Dans le même temps, ses dirigeants font face à une menace sécuritaire permanente. Le secrétaire général du mouvement, Zyad al-Nakhala, et le chef de sa branche armée, Akram al-Ajouri, évoluent sous surveillance constante des services israéliens. Pour des raisons de sécurité, les responsables de l’organisation circulent entre plusieurs pays, principalement l’Iran, le Liban et le Qatar, afin de préserver leur protection, maintenir leurs liens avec leurs soutiens régionaux et coordonner les activités de leur branche armée, les Brigades Al-Qods.
La situation est également devenue plus complexe en Syrie. Les frappes israéliennes contre des positions du mouvement et l’élimination de plusieurs commandants ont transformé ce pays en terrain particulièrement dangereux pour ses activités. Une partie des combattants du Jihad islamique a ainsi été contrainte de se déplacer vers le Liban ou la Turquie.

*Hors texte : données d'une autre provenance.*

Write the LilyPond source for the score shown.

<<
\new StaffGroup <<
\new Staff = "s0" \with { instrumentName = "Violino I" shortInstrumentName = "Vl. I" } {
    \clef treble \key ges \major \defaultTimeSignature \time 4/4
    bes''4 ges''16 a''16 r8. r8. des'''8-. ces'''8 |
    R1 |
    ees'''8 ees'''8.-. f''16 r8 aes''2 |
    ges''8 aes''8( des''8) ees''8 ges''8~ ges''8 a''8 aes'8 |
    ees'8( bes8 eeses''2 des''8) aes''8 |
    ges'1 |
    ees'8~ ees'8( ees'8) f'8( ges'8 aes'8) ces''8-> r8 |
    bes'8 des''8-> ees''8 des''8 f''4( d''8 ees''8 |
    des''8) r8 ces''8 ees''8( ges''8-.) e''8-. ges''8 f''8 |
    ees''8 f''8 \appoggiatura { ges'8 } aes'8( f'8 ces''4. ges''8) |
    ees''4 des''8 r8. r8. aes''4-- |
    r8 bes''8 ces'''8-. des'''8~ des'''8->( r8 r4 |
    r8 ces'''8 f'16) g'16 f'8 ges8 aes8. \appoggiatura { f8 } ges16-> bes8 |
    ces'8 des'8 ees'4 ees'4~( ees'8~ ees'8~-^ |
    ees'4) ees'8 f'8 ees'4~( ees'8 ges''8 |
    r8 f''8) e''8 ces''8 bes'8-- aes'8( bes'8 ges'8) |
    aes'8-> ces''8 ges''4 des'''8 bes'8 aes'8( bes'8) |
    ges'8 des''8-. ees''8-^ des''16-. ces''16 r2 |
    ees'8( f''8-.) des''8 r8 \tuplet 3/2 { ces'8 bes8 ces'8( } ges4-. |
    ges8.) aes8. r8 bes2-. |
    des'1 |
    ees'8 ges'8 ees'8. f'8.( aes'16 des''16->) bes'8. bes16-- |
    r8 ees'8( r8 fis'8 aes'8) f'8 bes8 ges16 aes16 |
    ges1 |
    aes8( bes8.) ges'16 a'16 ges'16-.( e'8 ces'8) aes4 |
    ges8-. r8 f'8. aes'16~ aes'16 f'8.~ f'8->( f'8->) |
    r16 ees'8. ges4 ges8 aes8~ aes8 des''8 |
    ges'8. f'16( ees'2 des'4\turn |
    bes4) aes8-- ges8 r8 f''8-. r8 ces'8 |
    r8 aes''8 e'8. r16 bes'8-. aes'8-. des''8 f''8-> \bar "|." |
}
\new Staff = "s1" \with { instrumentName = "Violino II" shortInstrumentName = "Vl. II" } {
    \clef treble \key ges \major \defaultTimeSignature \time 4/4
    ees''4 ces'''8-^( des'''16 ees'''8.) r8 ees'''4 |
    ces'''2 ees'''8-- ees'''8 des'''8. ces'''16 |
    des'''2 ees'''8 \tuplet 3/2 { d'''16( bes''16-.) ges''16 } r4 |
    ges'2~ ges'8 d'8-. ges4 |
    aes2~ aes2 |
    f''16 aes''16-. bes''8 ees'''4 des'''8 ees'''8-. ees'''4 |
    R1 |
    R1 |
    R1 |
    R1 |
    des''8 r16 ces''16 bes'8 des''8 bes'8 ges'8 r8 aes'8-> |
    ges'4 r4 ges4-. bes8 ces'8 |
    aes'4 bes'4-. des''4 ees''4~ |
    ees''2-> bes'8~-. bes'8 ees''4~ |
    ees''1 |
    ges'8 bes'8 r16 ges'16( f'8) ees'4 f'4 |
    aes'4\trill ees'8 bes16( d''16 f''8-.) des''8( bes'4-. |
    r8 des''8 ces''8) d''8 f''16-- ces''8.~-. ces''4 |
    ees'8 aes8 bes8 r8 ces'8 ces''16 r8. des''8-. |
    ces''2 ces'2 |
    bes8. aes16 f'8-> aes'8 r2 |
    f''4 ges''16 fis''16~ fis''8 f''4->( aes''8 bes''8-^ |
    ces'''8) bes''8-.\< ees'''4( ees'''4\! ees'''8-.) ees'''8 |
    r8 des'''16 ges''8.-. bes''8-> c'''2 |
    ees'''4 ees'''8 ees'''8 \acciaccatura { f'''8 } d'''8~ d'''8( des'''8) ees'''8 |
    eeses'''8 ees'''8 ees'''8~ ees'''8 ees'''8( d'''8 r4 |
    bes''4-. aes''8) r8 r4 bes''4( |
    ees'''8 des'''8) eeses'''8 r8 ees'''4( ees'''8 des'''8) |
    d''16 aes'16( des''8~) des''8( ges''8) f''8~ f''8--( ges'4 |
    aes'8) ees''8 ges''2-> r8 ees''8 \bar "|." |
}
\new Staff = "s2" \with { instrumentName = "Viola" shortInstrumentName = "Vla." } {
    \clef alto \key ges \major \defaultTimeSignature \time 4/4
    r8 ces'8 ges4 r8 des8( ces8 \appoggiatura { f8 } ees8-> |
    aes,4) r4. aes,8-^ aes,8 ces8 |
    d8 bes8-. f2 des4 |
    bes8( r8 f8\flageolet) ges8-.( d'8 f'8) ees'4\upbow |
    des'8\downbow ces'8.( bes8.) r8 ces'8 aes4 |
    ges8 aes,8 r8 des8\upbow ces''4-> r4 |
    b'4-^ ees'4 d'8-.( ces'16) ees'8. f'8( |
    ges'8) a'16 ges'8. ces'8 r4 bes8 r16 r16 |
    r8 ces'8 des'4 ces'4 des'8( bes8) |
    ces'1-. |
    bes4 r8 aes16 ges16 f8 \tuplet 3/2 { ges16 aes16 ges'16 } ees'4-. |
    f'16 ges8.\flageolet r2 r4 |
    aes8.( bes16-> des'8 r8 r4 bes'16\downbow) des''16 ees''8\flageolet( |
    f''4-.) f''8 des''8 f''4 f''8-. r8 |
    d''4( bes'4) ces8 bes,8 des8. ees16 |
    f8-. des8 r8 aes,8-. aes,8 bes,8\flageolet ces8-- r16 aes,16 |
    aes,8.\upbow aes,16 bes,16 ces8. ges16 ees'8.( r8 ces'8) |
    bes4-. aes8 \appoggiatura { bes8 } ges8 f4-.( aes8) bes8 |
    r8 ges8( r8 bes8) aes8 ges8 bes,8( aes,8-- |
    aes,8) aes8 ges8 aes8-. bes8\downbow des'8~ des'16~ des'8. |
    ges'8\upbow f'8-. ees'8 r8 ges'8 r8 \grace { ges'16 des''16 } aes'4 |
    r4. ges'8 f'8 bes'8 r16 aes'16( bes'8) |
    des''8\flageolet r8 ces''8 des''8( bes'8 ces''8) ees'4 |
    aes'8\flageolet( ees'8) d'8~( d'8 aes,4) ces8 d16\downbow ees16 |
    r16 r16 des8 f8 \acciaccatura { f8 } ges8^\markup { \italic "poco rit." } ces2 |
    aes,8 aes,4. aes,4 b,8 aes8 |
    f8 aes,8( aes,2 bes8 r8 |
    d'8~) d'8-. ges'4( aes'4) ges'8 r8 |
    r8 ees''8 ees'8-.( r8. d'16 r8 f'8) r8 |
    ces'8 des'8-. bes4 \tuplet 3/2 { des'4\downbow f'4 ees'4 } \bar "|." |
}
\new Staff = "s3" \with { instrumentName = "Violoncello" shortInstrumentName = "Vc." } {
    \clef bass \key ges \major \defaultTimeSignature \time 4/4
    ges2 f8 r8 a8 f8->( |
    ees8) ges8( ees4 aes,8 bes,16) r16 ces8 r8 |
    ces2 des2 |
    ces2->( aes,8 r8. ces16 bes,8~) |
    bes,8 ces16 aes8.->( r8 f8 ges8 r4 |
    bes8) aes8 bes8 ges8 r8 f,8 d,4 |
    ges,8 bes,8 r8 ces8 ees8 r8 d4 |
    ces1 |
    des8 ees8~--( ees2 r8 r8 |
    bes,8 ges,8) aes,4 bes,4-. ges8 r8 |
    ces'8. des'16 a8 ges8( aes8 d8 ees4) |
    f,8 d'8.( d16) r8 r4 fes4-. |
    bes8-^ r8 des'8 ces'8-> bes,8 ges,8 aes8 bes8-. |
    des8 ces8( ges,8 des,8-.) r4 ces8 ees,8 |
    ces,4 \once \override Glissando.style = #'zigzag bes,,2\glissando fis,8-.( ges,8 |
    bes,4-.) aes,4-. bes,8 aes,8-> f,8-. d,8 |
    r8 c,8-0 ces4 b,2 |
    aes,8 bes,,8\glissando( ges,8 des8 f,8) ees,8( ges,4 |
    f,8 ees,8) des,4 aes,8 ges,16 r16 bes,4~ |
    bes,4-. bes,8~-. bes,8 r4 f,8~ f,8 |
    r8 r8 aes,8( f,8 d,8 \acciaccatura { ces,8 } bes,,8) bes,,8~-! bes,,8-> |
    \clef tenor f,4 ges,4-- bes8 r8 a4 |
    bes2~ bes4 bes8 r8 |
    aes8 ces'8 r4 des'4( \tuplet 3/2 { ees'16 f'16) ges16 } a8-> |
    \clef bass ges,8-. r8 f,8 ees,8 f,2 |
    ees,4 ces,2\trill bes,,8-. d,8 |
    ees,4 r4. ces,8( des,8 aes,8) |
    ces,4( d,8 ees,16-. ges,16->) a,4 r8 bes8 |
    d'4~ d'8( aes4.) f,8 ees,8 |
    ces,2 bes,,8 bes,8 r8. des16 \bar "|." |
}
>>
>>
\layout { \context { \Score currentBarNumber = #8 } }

Au Liban, notamment dans le sud du pays et dans la banlieue sud de Beyrouth, l’organisation continue d’opérer en coordination étroite avec le Hezbollah, qui lui apporte protection et soutien opérationnel.
Mais au-delà des difficultés sécuritaires, le mouvement doit désormais faire face à un défi stratégique plus large : continuer à s’impliquer dans les conflits régionaux tout en préservant ses capacités militaires et son soutien politique dans la bande de Gaza.
Selon les responsables sécuritaires israéliens, l’affaiblissement simultané de l’Iran et de ses relais régionaux modifie profondément l’équilibre stratégique. Les organisations palestiniennes liées à Téhéran doivent désormais composer avec une pression militaire et financière accrue.